Menteri Sekretaris Negara Prasetyo Hadi mengatakan pertemuan tersebut memang membahas persiapan Timnas Indonesia menuju Piala Dunia 2030. Ia menyebut target lolos ke turnamen terbesar sepak bola dunia harus disiapkan secara matang sejak jauh hari.
“Kemungkinan pasti seperti itu (membahas Piala Dunia 2030).
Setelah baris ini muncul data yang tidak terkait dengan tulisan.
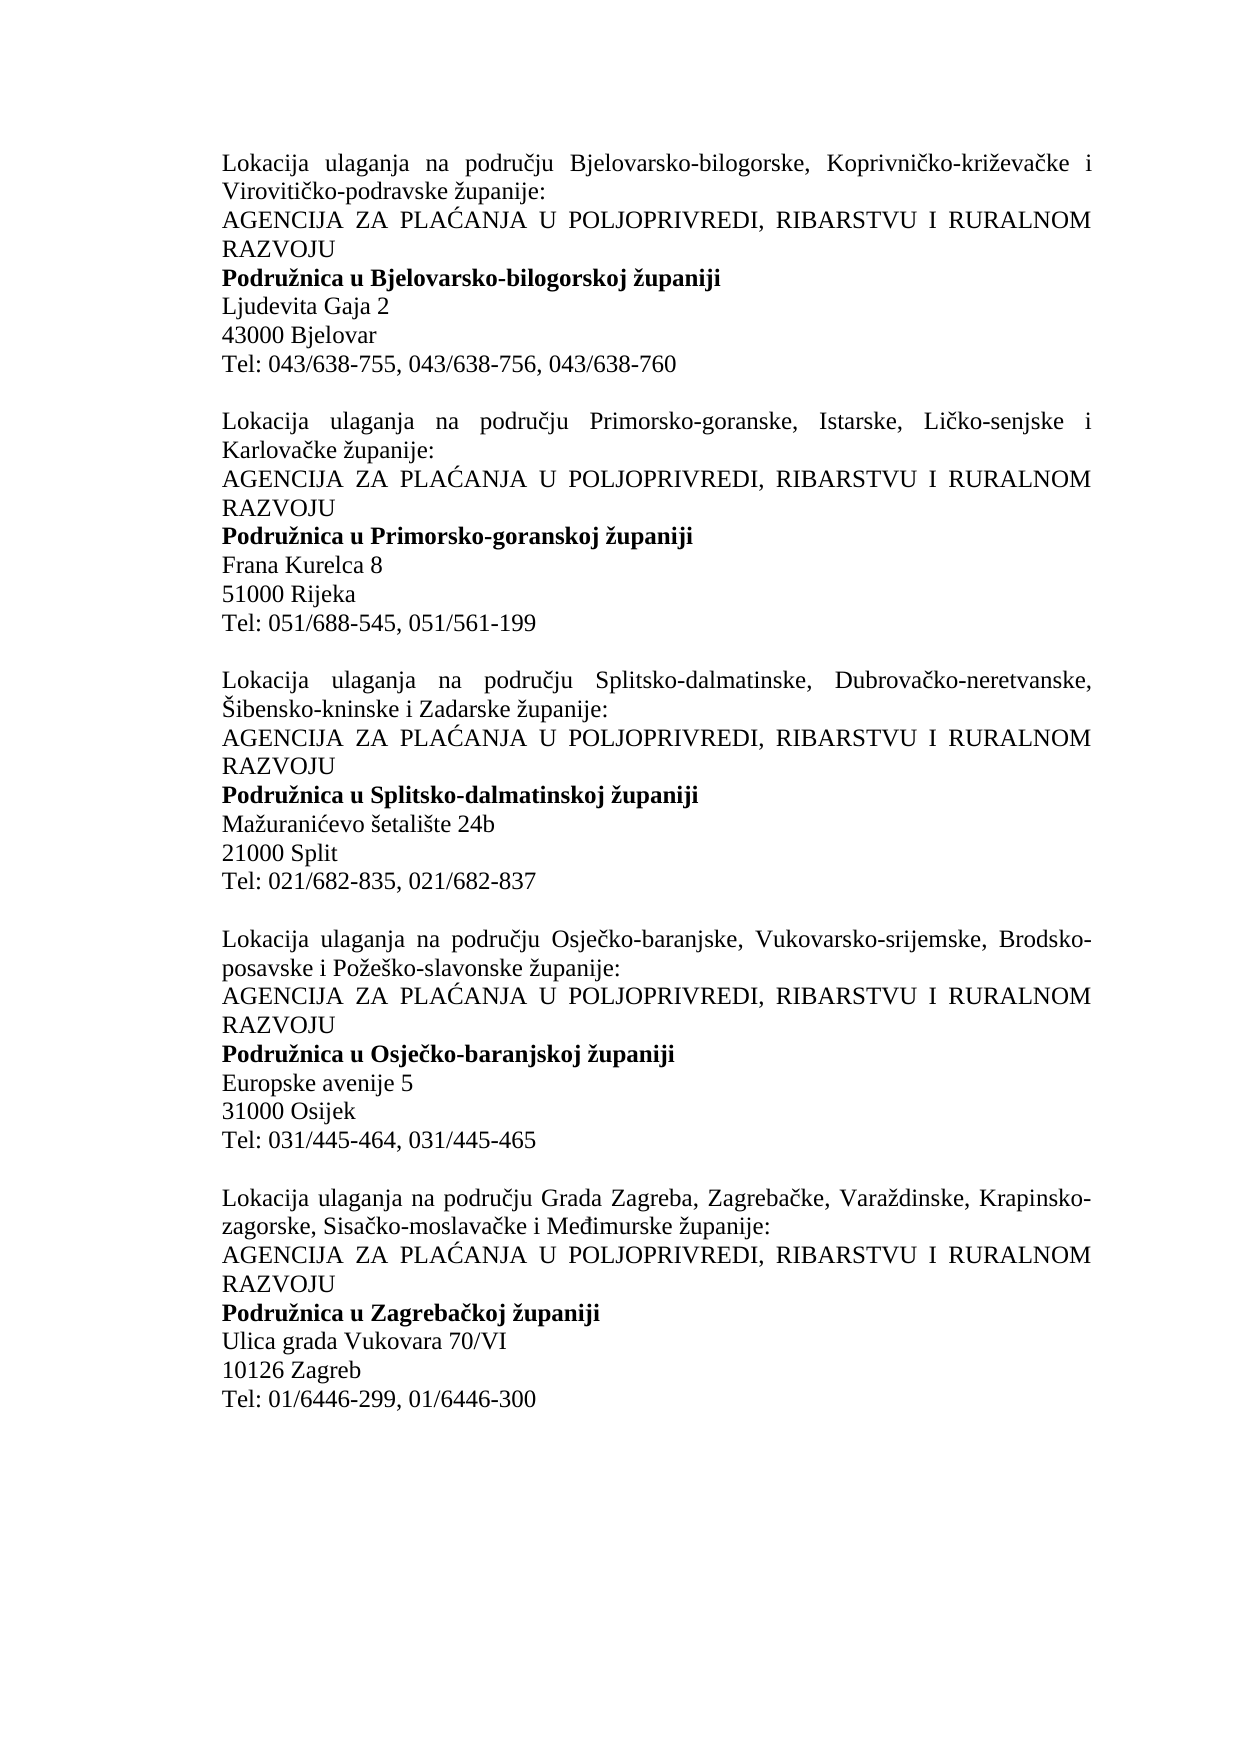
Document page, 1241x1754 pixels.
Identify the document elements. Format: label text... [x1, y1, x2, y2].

text Tel: 031/445-464, 031/445-465 [222, 1125, 1092, 1154]
text 21000 Split [222, 838, 1092, 866]
text Lokacija ulaganja na području Splitsko-dalmatinske, Dubrovačko-neretvanske, Šibensko-kninske i Zadarske županije: [222, 665, 1092, 723]
text Europske avenije 5 [222, 1068, 1092, 1096]
text Lokacija ulaganja na području Grada Zagreba, Zagrebačke, Varaždinske, Krapinsko-zagorske, Sisačko-moslavačke i Međimurske županije: [222, 1183, 1092, 1240]
text Podružnica u Primorsko-goranskoj županiji [222, 521, 1092, 550]
text Podružnica u Splitsko-dalmatinskoj županiji [222, 780, 1092, 809]
text 10126 Zagreb [222, 1355, 1092, 1384]
text Tel: 01/6446-299, 01/6446-300 [222, 1384, 1092, 1413]
text Frana Kurelca 8 [222, 550, 1092, 579]
text 43000 Bjelovar [222, 320, 1092, 349]
text Lokacija ulaganja na području Osječko-baranjske, Vukovarsko-srijemske, Brodsko-posavske i Požeško-slavonske županije: [222, 924, 1092, 981]
text 51000 Rijeka [222, 579, 1092, 608]
text Tel: 043/638-755, 043/638-756, 043/638-760 [222, 349, 1092, 378]
text Mažuranićevo šetalište 24b [222, 809, 1092, 838]
text 31000 Osijek [222, 1096, 1092, 1125]
text Tel: 021/682-835, 021/682-837 [222, 866, 1092, 895]
text Tel: 051/688-545, 051/561-199 [222, 608, 1092, 636]
text Ulica grada Vukovara 70/VI [222, 1326, 1092, 1355]
text AGENCIJA ZA PLAĆANJA U POLJOPRIVREDI, RIBARSTVU I RURALNOM RAZVOJU [222, 464, 1092, 521]
text AGENCIJA ZA PLAĆANJA U POLJOPRIVREDI, RIBARSTVU I RURALNOM RAZVOJU [222, 723, 1092, 780]
text AGENCIJA ZA PLAĆANJA U POLJOPRIVREDI, RIBARSTVU I RURALNOM RAZVOJU [222, 205, 1092, 263]
text Lokacija ulaganja na području Bjelovarsko-bilogorske, Koprivničko-križevačke i Virovitičko-podravske županije: [222, 148, 1092, 205]
text Ljudevita Gaja 2 [222, 291, 1092, 320]
text Podružnica u Bjelovarsko-bilogorskoj županiji [222, 263, 1092, 291]
text AGENCIJA ZA PLAĆANJA U POLJOPRIVREDI, RIBARSTVU I RURALNOM RAZVOJU [222, 1240, 1092, 1298]
text AGENCIJA ZA PLAĆANJA U POLJOPRIVREDI, RIBARSTVU I RURALNOM RAZVOJU [222, 981, 1092, 1039]
text Podružnica u Zagrebačkoj županiji [222, 1298, 1092, 1326]
text Podružnica u Osječko-baranjskoj županiji [222, 1039, 1092, 1068]
text Lokacija ulaganja na području Primorsko-goranske, Istarske, Ličko-senjske i Karlovačke županije: [222, 406, 1092, 464]
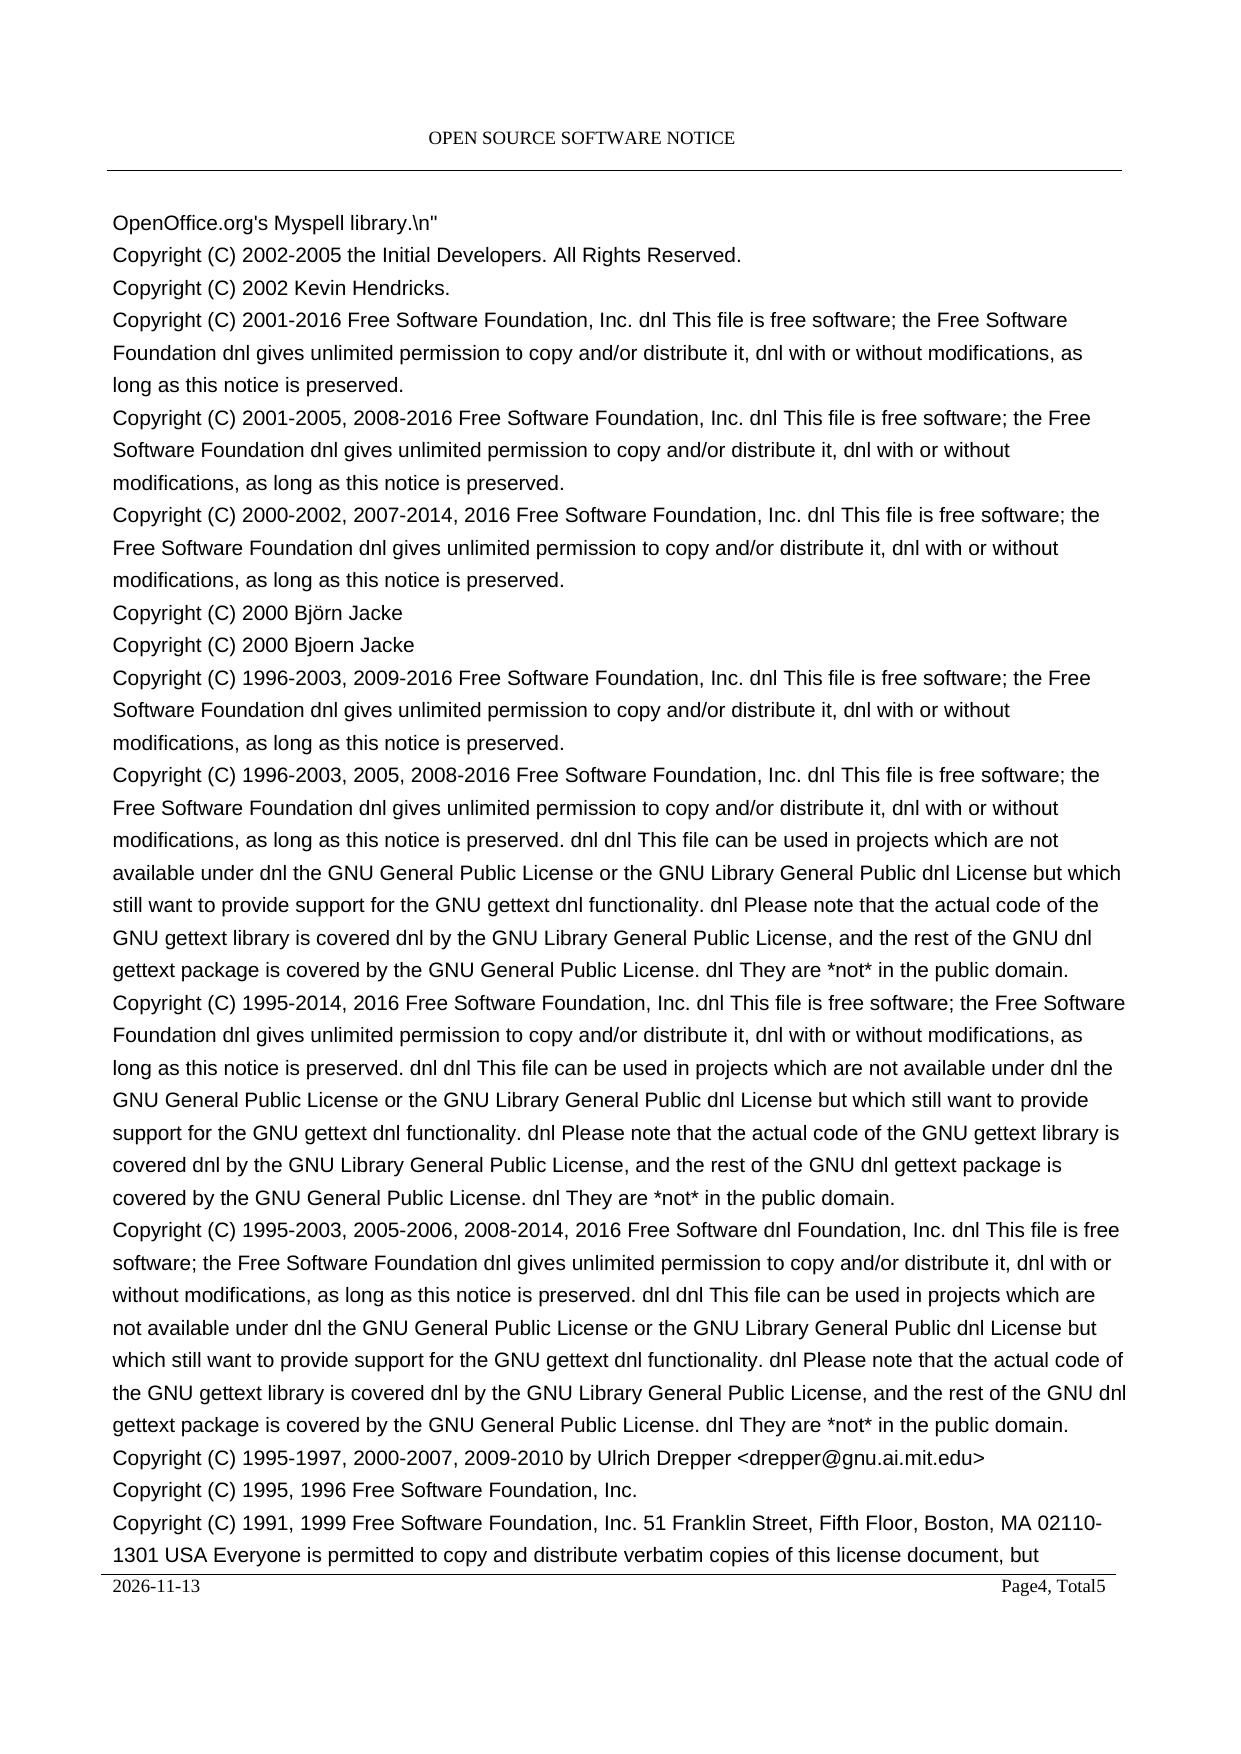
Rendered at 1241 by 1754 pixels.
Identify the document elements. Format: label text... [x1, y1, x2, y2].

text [112, 206, 1128, 239]
text Copyright (C) 1995-2014, 2016 Free Software Foundation, Inc. dnl This file is free software; the Free Software Foundation dnl gives unlimited permission to copy and/or distribute it, dnl with or without modifications, as long as this notice is preserved. dnl dnl This file can be used in projects which are not available under dnl the GNU General Public License or the GNU Library General Public dnl License but which still want to provide support for the GNU gettext dnl functionality. dnl Please note that the actual code of the GNU gettext library is covered dnl by the GNU Library General Public License, and the rest of the GNU dnl gettext package is covered by the GNU General Public License. dnl They are *not* in the public domain. [112, 986, 1128, 1214]
text Copyright (C) 2001-2016 Free Software Foundation, Inc. dnl This file is free software; the Free Software Foundation dnl gives unlimited permission to copy and/or distribute it, dnl with or without modifications, as long as this notice is preserved. [112, 304, 1128, 401]
text Copyright (C) 2001-2005, 2008-2016 Free Software Foundation, Inc. dnl This file is free software; the Free Software Foundation dnl gives unlimited permission to copy and/or distribute it, dnl with or without modifications, as long as this notice is preserved. [112, 401, 1128, 499]
text Copyright (C) 2000 Bjoern Jacke [112, 629, 1128, 661]
text Copyright (C) 2000 Björn Jacke [112, 596, 1128, 629]
text Copyright (C) 1995-2003, 2005-2006, 2008-2014, 2016 Free Software dnl Foundation, Inc. dnl This file is free software; the Free Software Foundation dnl gives unlimited permission to copy and/or distribute it, dnl with or without modifications, as long as this notice is preserved. dnl dnl This file can be used in projects which are not available under dnl the GNU General Public License or the GNU Library General Public dnl License but which still want to provide support for the GNU gettext dnl functionality. dnl Please note that the actual code of the GNU gettext library is covered dnl by the GNU Library General Public License, and the rest of the GNU dnl gettext package is covered by the GNU General Public License. dnl They are *not* in the public domain. [112, 1214, 1128, 1441]
text Copyright (C) 1995-1997, 2000-2007, 2009-2010 by Ulrich Drepper <drepper@gnu.ai.mit.edu> [112, 1441, 1128, 1474]
text Copyright (C) 2002-2005 the Initial Developers. All Rights Reserved. [112, 239, 1128, 271]
text Copyright (C) 1996-2003, 2009-2016 Free Software Foundation, Inc. dnl This file is free software; the Free Software Foundation dnl gives unlimited permission to copy and/or distribute it, dnl with or without modifications, as long as this notice is preserved. [112, 661, 1128, 759]
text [112, 1506, 1128, 1571]
text Copyright (C) 2002 Kevin Hendricks. [112, 271, 1128, 304]
text Copyright (C) 1995, 1996 Free Software Foundation, Inc. [112, 1474, 1128, 1506]
text Copyright (C) 1996-2003, 2005, 2008-2016 Free Software Foundation, Inc. dnl This file is free software; the Free Software Foundation dnl gives unlimited permission to copy and/or distribute it, dnl with or without modifications, as long as this notice is preserved. dnl dnl This file can be used in projects which are not available under dnl the GNU General Public License or the GNU Library General Public dnl License but which still want to provide support for the GNU gettext dnl functionality. dnl Please note that the actual code of the GNU gettext library is covered dnl by the GNU Library General Public License, and the rest of the GNU dnl gettext package is covered by the GNU General Public License. dnl They are *not* in the public domain. [112, 759, 1128, 986]
text Copyright (C) 2000-2002, 2007-2014, 2016 Free Software Foundation, Inc. dnl This file is free software; the Free Software Foundation dnl gives unlimited permission to copy and/or distribute it, dnl with or without modifications, as long as this notice is preserved. [112, 499, 1128, 596]
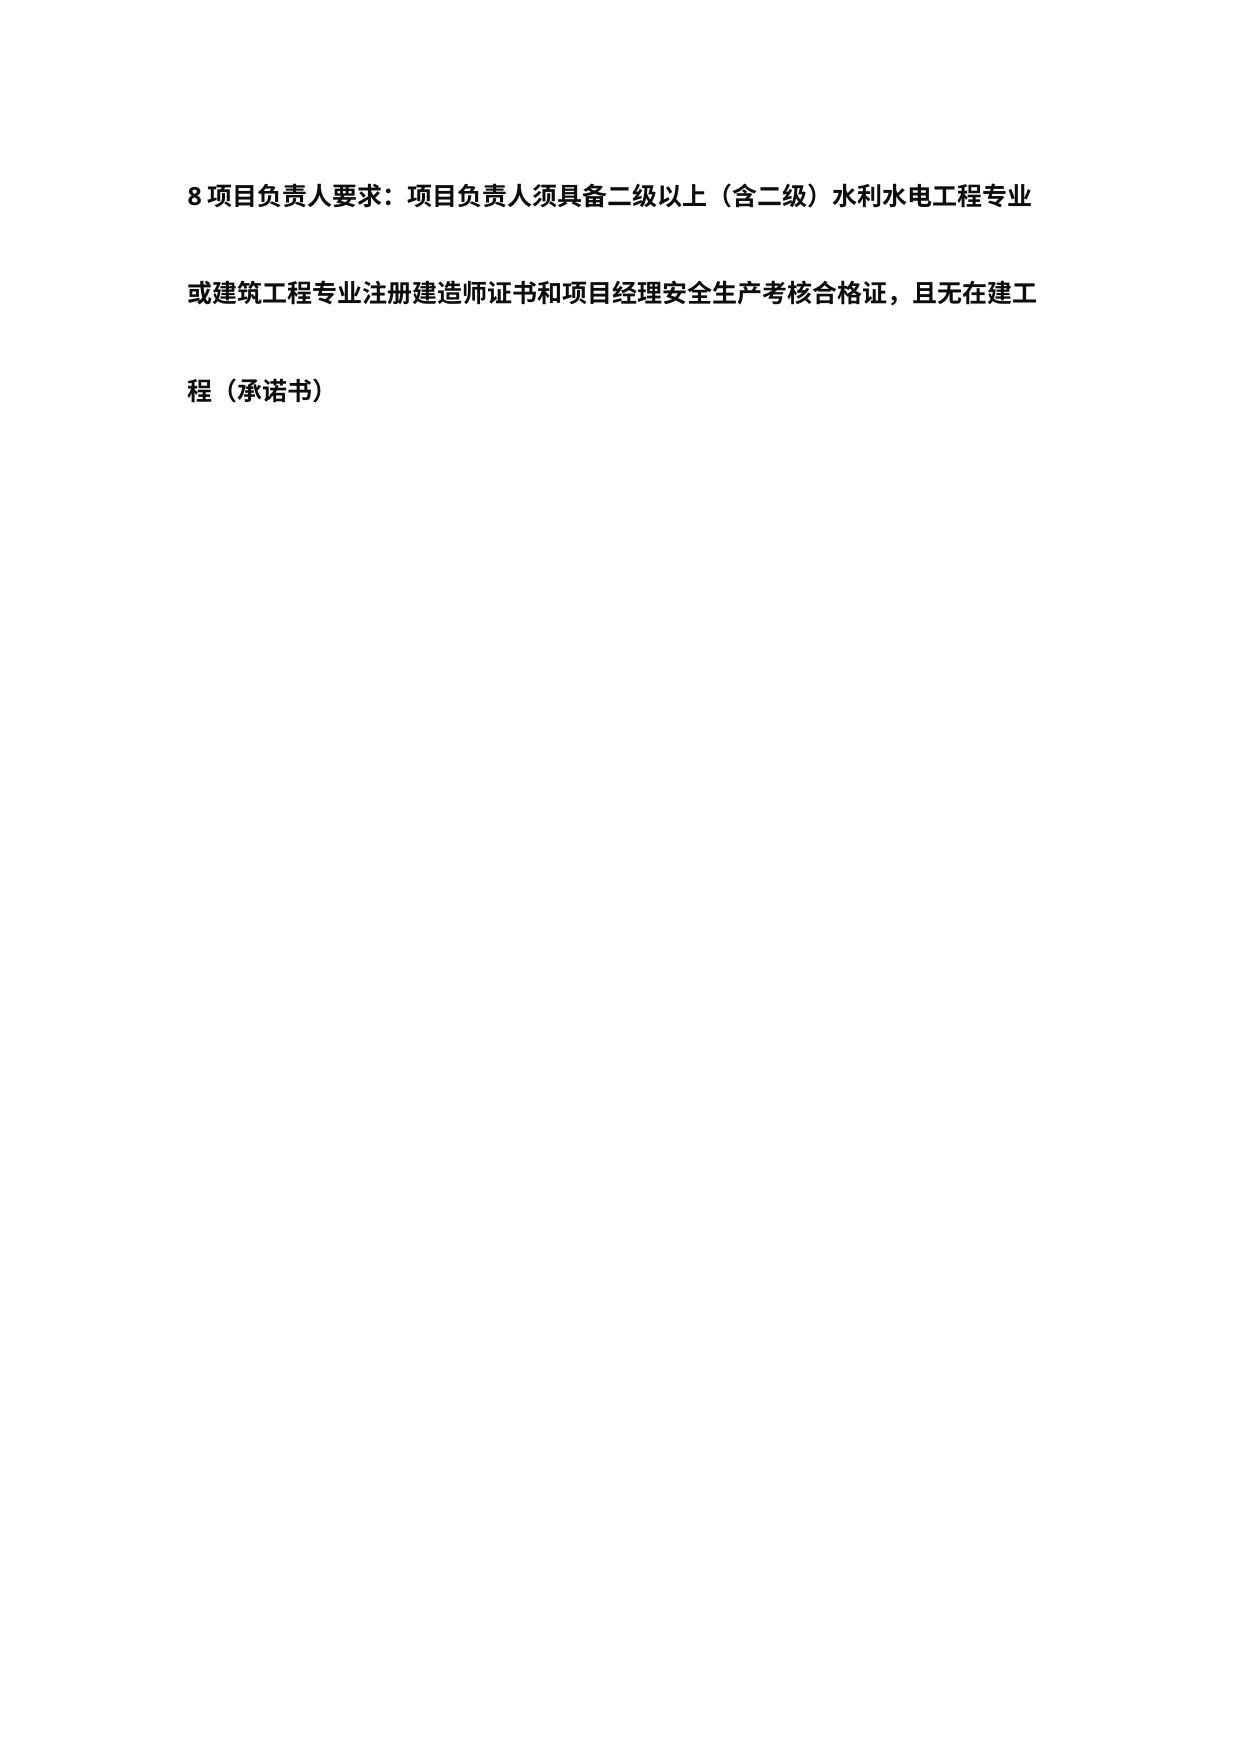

Dan termasuk rencana-rencana ke depan ya, tentunya kan kalau kita memiliki keinginan lolos ke Piala Dunia tentunya kita harus mempersiapkan diri dengan jauh lebih matang,” ujar Prasetyo.
Prasetyo juga menyinggung sejumlah agenda sepak bola yang perlu dipersiapkan, termasuk FIFA Series yang akan berlangsung tahun depan. Menurutnya, ajang tersebut dapat menjadi bagian dari proses pembentukan tim yang lebih kuat.
Selain agenda tim nasional, pembenahan kompetisi domestik juga menjadi perhatian. Erick Thohir sebagai Menpora sekaligus Ketua Umum PSSI diharapkan dapat memperbaiki iklim kompetisi nasional agar mampu menghasilkan pemain berkualitas.
“Termasuk kalau dalam kapasitas beliau sebagai Ketua Umum PSSI tentunya memperbaiki iklim kompetisi kita untuk bisa menghasilkan tim nasional yang hebat, yang tangguh, yang penuh semangat,” kata Prasetyo.
Ia berharap persiapan yang lebih matang dapat membuka jalan bagi Timnas Indonesia mewujudkan mimpi besar masyarakat. Target lolos ke Piala Dunia disebut membutuhkan kerja bersama antara pelatih, federasi, pemerintah, pemain, dan ekosistem sepak bola nasional.
Pertemuan di Hambalang menjadi sinyal bahwa persiapan menuju Piala Dunia 2030 mulai dibicarakan pada level tertinggi. Dengan dukungan pemerintah dan pembenahan kompetisi, Timnas Indonesia diharapkan memiliki fondasi lebih kuat untuk bersaing di level dunia.